GIVEN ENTRIES:
%%

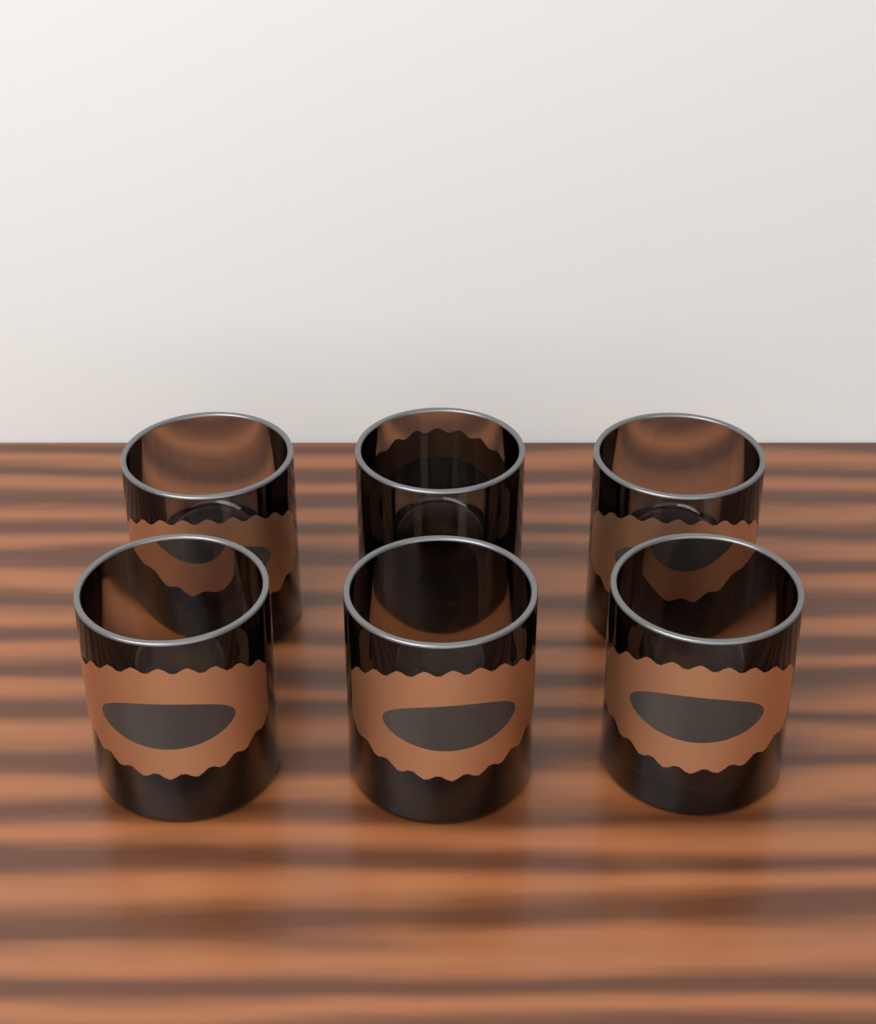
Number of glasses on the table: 6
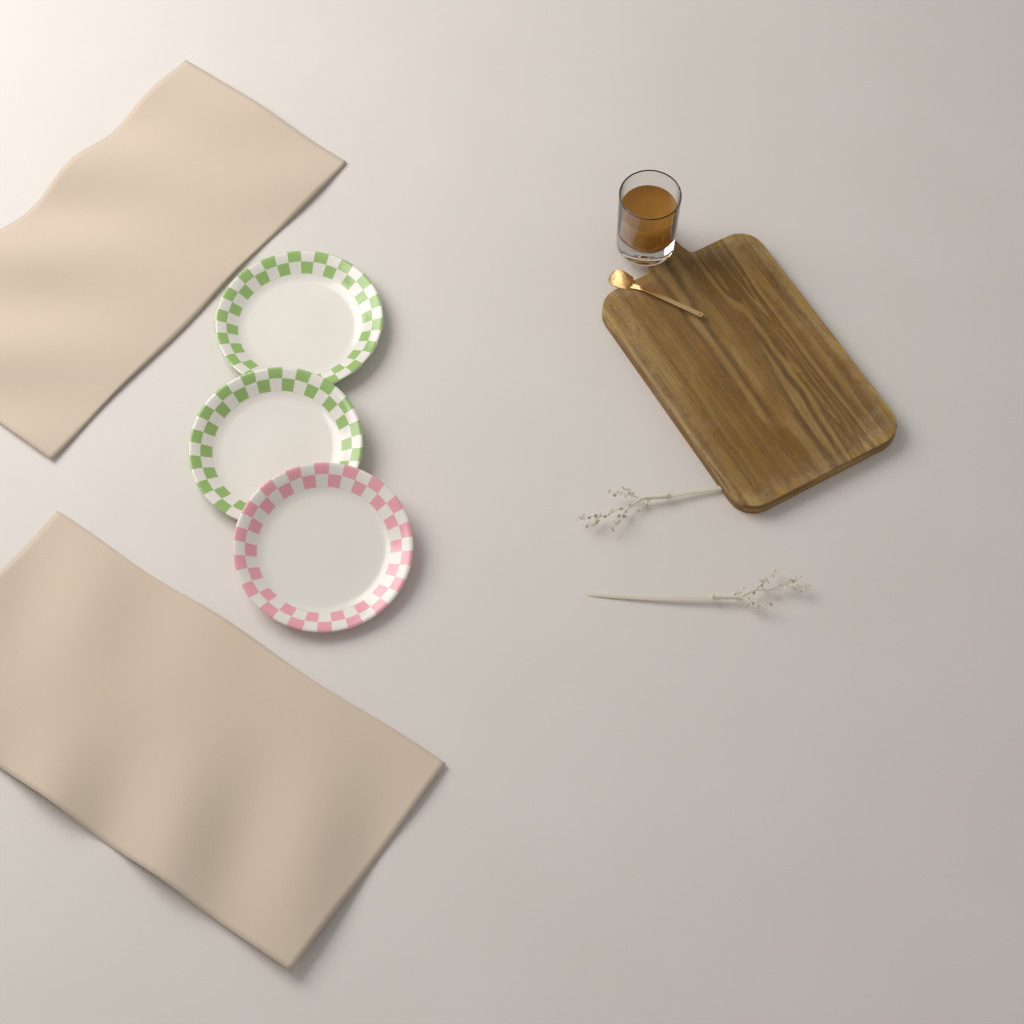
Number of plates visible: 3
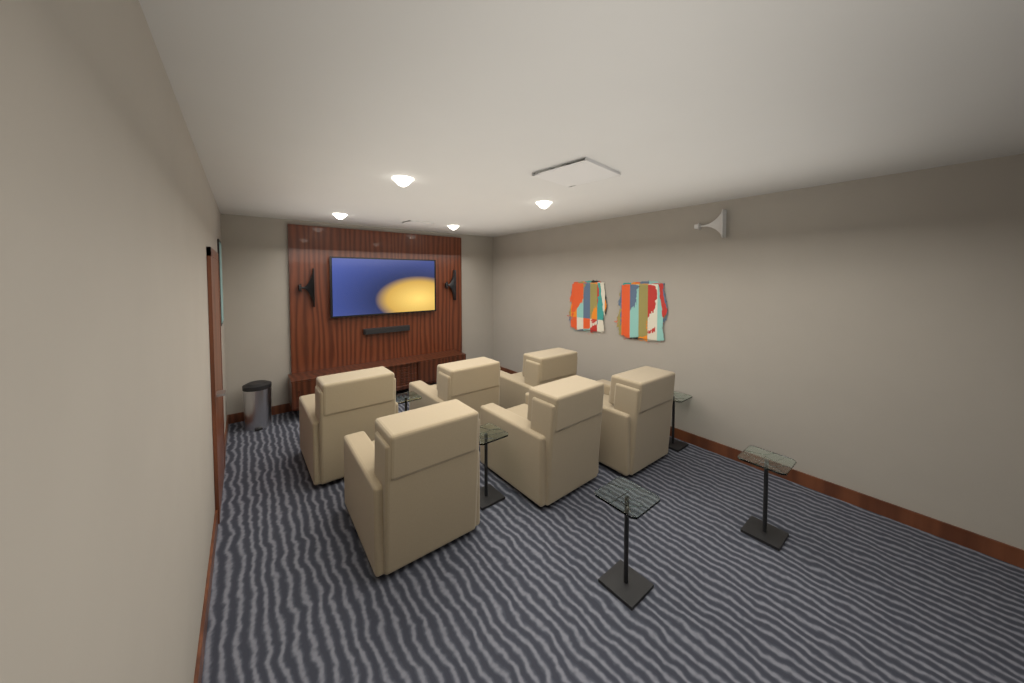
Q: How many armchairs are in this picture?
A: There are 6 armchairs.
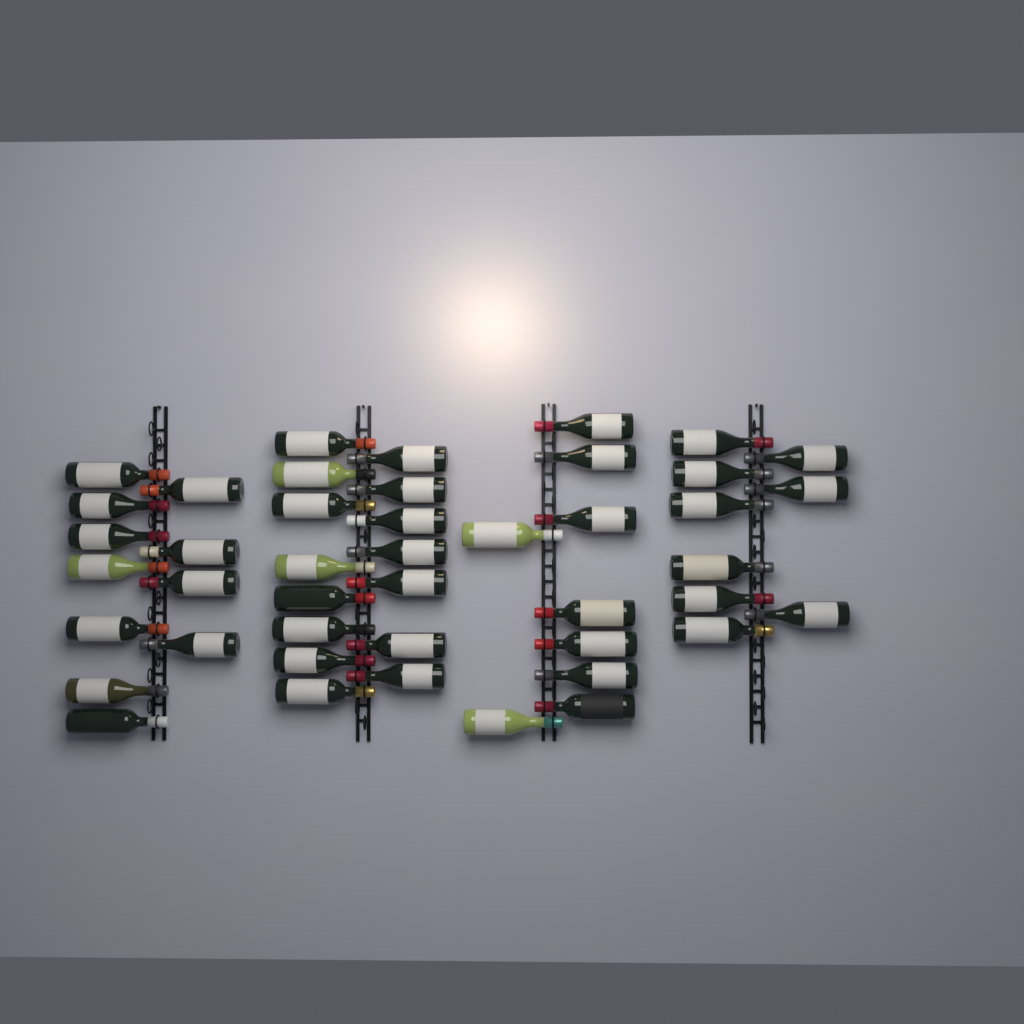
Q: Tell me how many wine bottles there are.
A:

%%

DIRECTIONS FOR THIS TASK:
Transcribe every line of the material above, omitting the pictures.

WRITTEN RESPONSE:
Number of glasses on the table: 6
Number of plates visible: 3
Q: How many armchairs are in this picture?
A: There are 6 armchairs.
Q: Tell me how many wine bottles there are.
A:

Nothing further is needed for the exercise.